▶ _Extract to read_
********************

# Question about the EU-bluecard



## Hamster127

Hi all.

I obtained my PhD last year in the UK in Maths. I spent about 1 year looking for a post-doctoral position, and found one in a German University. 

I now have to apply for a work permit.
There seem to be several options for it, such as the Blue card, the general non-EU work permit and the post-graduate/scientific research one.

I am not sure which to pick.

I think that the Blue card seems to be the best, but! my priority is to get the "erwerbstätigkeit gestattet" stamp on my visa, in order to take up the position.

*So my questions are these:*

Is the Blue-card for academic jobs (i.e. Postdoc in a University) as well, or just for jobs in Industry?
Is it more difficult to obtain the Blue-card, if you have the required qualifications (i.e. is the rejection rate higher or lower, once they accept the application at the embassy).
Is "erwerbstätigkeit gestattet"?

Bonus question (and less important), if you speak fluid German, can you apply for indefinite leave to remain type visa in Germany after 21 months of having a blue card?

I have you all in advance for the help.
Cheers.

********************

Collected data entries
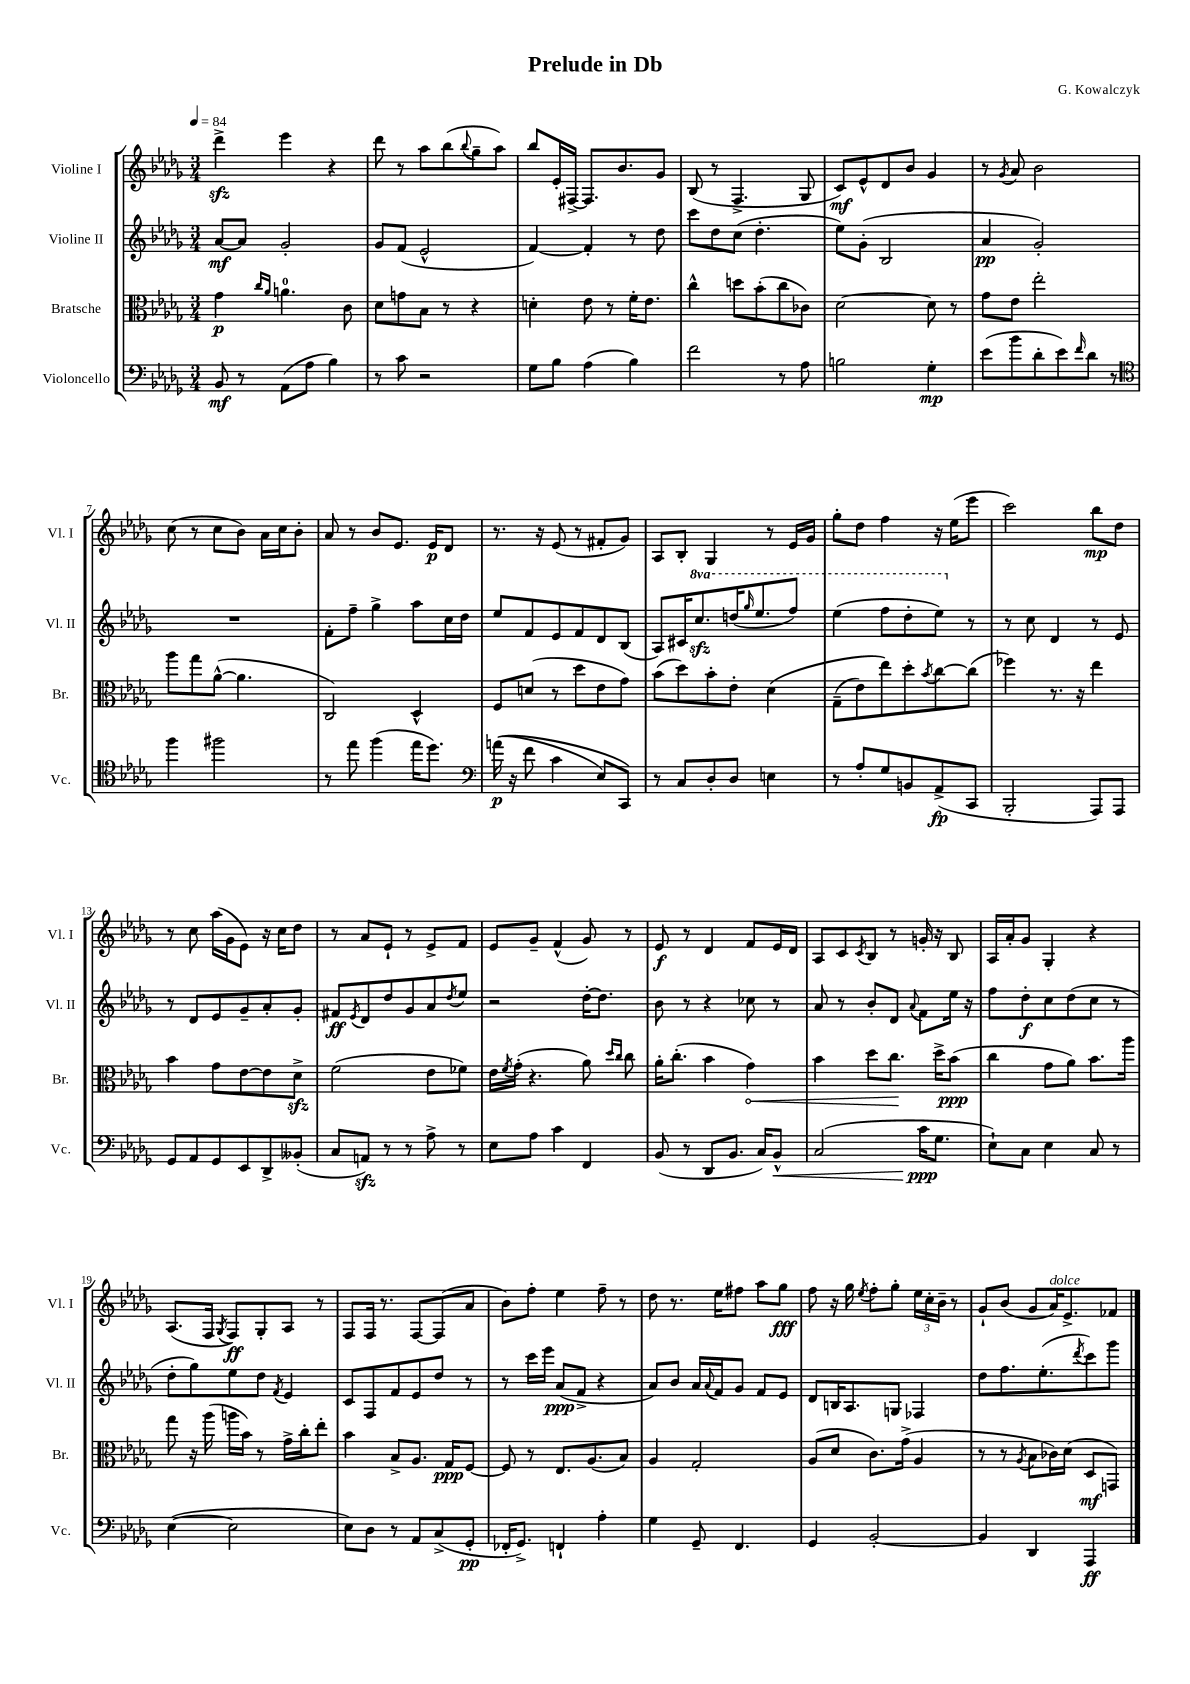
\header { title = "Prelude in Db" composer = "G. Kowalczyk" }
<<
\new StaffGroup <<
\new Staff = "s0" \with { instrumentName = "Violine I" shortInstrumentName = "Vl. I" } {
    \clef treble \key des \major \numericTimeSignature \time 3/4 \tempo 4 = 84
    des'''4->\sfz ees'''4 r4 |
    des'''8 r8 aes''8 bes''8( \appoggiatura { bes''8 } ges''8-- aes''8) |
    bes''8 ees'16-. fis16~-> fis8. bes'8. ges'8 |
    bes8( r8 f4.-> ges8 |
    c'8\mf) ees'8-^ des'8 bes'8 ges'4 |
    r8 \acciaccatura { ges'8 } aes'8 bes'2 |
    c''8( r8 c''8 bes'8) aes'16 c''16 bes'8-. |
    aes'8 r8 bes'8 ees'8. ees'16\p des'8 |
    r8. r16 ees'8( r8 fis'8-. ges'8) |
    aes8 bes8-. ges4 r8 ees'16 ges'16 |
    ges''8-. des''8 f''4 r16 ees''16( ees'''8 |
    c'''2) bes''8\mp des''8 |
    r8 c''8 aes''16( ges'16 ees'8) r16 c''16 des''8 |
    r8 aes'8 ees'8-! r8 ees'8-> f'8 |
    ees'8 ges'8-- f'4-^( ges'8) r8 |
    ees'8\f r8 des'4 f'8 ees'16 des'16 |
    aes8 c'8 \acciaccatura { c'8 } bes8 r8 g'16-. r16 bes8 |
    aes16 aes'16-. ges'8 ges4-. r4 |
    aes8.( f16 \acciaccatura { ges8 } f8\ff) ges8-. aes8 r8 |
    f8 f16 r8. f8~ f8( aes'8 |
    bes'8) f''8-. ees''4 f''8-- r8 |
    des''8 r8. ees''16 fis''8 aes''8 ges''8\fff |
    f''8 r16 ges''16 \acciaccatura { ees''8 } f''8-. ges''8-. \tuplet 3/2 { ees''16 c''16-. bes'16-- } r8 |
    ges'8-! bes'8( ges'8 aes'16^\markup { \italic "dolce" }) ees'8.-> fes'8 \bar "|." |
}
\new Staff = "s1" \with { instrumentName = "Violine II" shortInstrumentName = "Vl. II" } {
    \clef treble \key des \major \numericTimeSignature \time 3/4 \set Staff.ottavationMarkups = #ottavation-simple-ordinals
    aes'8~\mf aes'8 ges'2-. |
    ges'8 f'8( ees'2-^ |
    f'4~) f'4-. r8 des''8 |
    c'''8 des''8 c''8( des''4.-. |
    ees''8) ges'8-.( bes2 |
    aes'4\pp ges'2-.) |
    R2. |
    f'8-. f''8-- ges''4-> aes''8 c''16 des''16 |
    ees''8 f'8 ees'8 f'8 des'8 bes8( |
    aes8) cis'16 \ottava #1 c'''8.\sfz d'''16( \grace { ges'''16 } ees'''8. f'''8) |
    ees'''4( f'''8 des'''8-. ees'''8) \ottava #0 r8 |
    r8 c''8 des'4 r8 ees'8 |
    r8 des'8 ees'8 ges'8-- aes'8-. ges'8-. |
    fis'8\ff \acciaccatura { ees'8 } des'8 des''8 ges'8 aes'8 \acciaccatura { des''8 } ees''8 |
    r2 des''16~-. des''8. |
    bes'8 r8 r4 ces''8 r8 |
    aes'8 r8 bes'8-. des'8 \appoggiatura { aes'8 } f'8 ees''16 r16 |
    f''8 des''8-.\f c''8 des''8( c''8 r8 |
    des''8-. ges''8) ees''8 des''8 \acciaccatura { f'8 } ees'4 |
    c'8 f8 f'8 ees'8 des''8 r8 |
    r8 c'''16 ees'''16 aes'8\ppp( f'8-> r4 |
    aes'8) bes'8 aes'16 \appoggiatura { aes'8 } f'16 ges'8 f'8 ees'8 |
    des'8 b16 aes8. g8 fes4 |
    des''8 f''8. ees''8.-.( \acciaccatura { des'''8 } c'''8) ges'''8 \bar "|." |
}
\new Staff = "s2" \with { instrumentName = "Bratsche" shortInstrumentName = "Br." } {
    \clef alto \key des \major \numericTimeSignature \time 3/4
    ges'4\p \grace { c''16 aes'16 } a'4.-0 c'8 |
    des'8 g'8 bes8 r8 r4 |
    d'4-. ees'8 r8 f'16-. ees'8. |
    c''4-^ d''8 bes'8-.( c''8 ces'8) |
    des'2~ des'8 r8 |
    ges'8 ees'8 ees''2-. |
    aes''8 ges''8 aes'8~-^( aes'4. |
    c2) des4-^ |
    f8 d'8( r8 des''8 ees'8 ges'8) |
    bes'8( des''8) bes'8-. ees'8-. des'4\( |
    ges8--( ees'8) ees''8\) des''8-. \acciaccatura { bes'8 } c''8~ c''8( |
    fes''4) r8. r16 ees''4 |
    bes'4 ges'8 ees'8~ ees'8 des'8->\sfz |
    f'2( ees'8 fes'8) |
    ees'16 \acciaccatura { f'8 } ges'16-.( r4. aes'8) \grace { des''16 c''16 } c''8 |
    aes'16-. c''8.-.( bes'4 \once \override Hairpin.circled-tip = ##t ges'4\<) |
    bes'4 des''8 c''8.\! des''16-> bes'8\ppp( |
    c''4 ges'8 aes'8) bes'8. aes''16 |
    ges''8 r16 aes''16( a''16 bes'16) r8 ges'16-> c''16-. ees''8-. |
    bes'4 bes8-> aes8. ges16\ppp f8~ |
    f8 r8 ees8. aes8.( bes8) |
    aes4 ges2-. |
    aes8( des'8 c'8.) ges'16->( aes4 |
    r8 r8 \acciaccatura { aes8 } bes8 ces'16) des'16( des8\mf g,8) \bar "|." |
}
\new Staff = "s3" \with { instrumentName = "Violoncello" shortInstrumentName = "Vc." } {
    \clef bass \key des \major \numericTimeSignature \time 3/4
    bes,8\mf r8 aes,8( aes8 bes4) |
    r8 c'8 r2 |
    ges8 bes8 aes4( bes4) |
    f'2 r8 aes8 |
    b2 ges4-.\mp |
    ees'8( bes'8 des'8-. ees'8) \grace { f'16 } des'8 r8 |
    \clef tenor f''4 fis''2 |
    r8 ees''8 f''4( ees''16 des''8.) |
    \clef bass a'16\p(\( r16 f'8 c'4 ees8) c,8\) |
    r8 c8 des8-. des8 e4 |
    r8 aes8-. ges8 b,8 aes,8->\fp( c,8 |
    bes,,2-. aes,,8) aes,,8 |
    ges,8 aes,8 ges,8 ees,8 des,8-> beses,8-.( |
    c8 a,8\sfz) r8 r8 aes8-> r8 |
    ees8 aes8 c'4 f,4 |
    bes,8( r8 des,8 bes,8. c16) bes,8-^\< |
    c2( c'16\ppp\! ges8. |
    ees8-!) c8 ees4 c8 r8 |
    ees4~( ees2 |
    ees8) des8 r8 aes,8 c8->( ges,8-.\pp |
    fes,16-. ges,8.->) f,4-! aes4-. |
    ges4 ges,8-- f,4. |
    ges,4 bes,2~-. |
    bes,4 des,4 aes,,4\ff \bar "|." |
}
>>
>>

********************

▶ _Directions for this task_
From the forum post about the EU Blue Card, write out the passage that begins with the words containing "I think that" and ends with "for the help.". The records aren't needed for anything here.

▶ _Exercise solution_
I think that the Blue card seems to be the best, but! my priority is to get the "erwerbstätigkeit gestattet" stamp on my visa, in order to take up the position.

*So my questions are these:*

Is the Blue-card for academic jobs (i.e. Postdoc in a University) as well, or just for jobs in Industry?
Is it more difficult to obtain the Blue-card, if you have the required qualifications (i.e. is the rejection rate higher or lower, once they accept the application at the embassy).
Is "erwerbstätigkeit gestattet"?

Bonus question (and less important), if you speak fluid German, can you apply for indefinite leave to remain type visa in Germany after 21 months of having a blue card?

I have you all in advance for the help.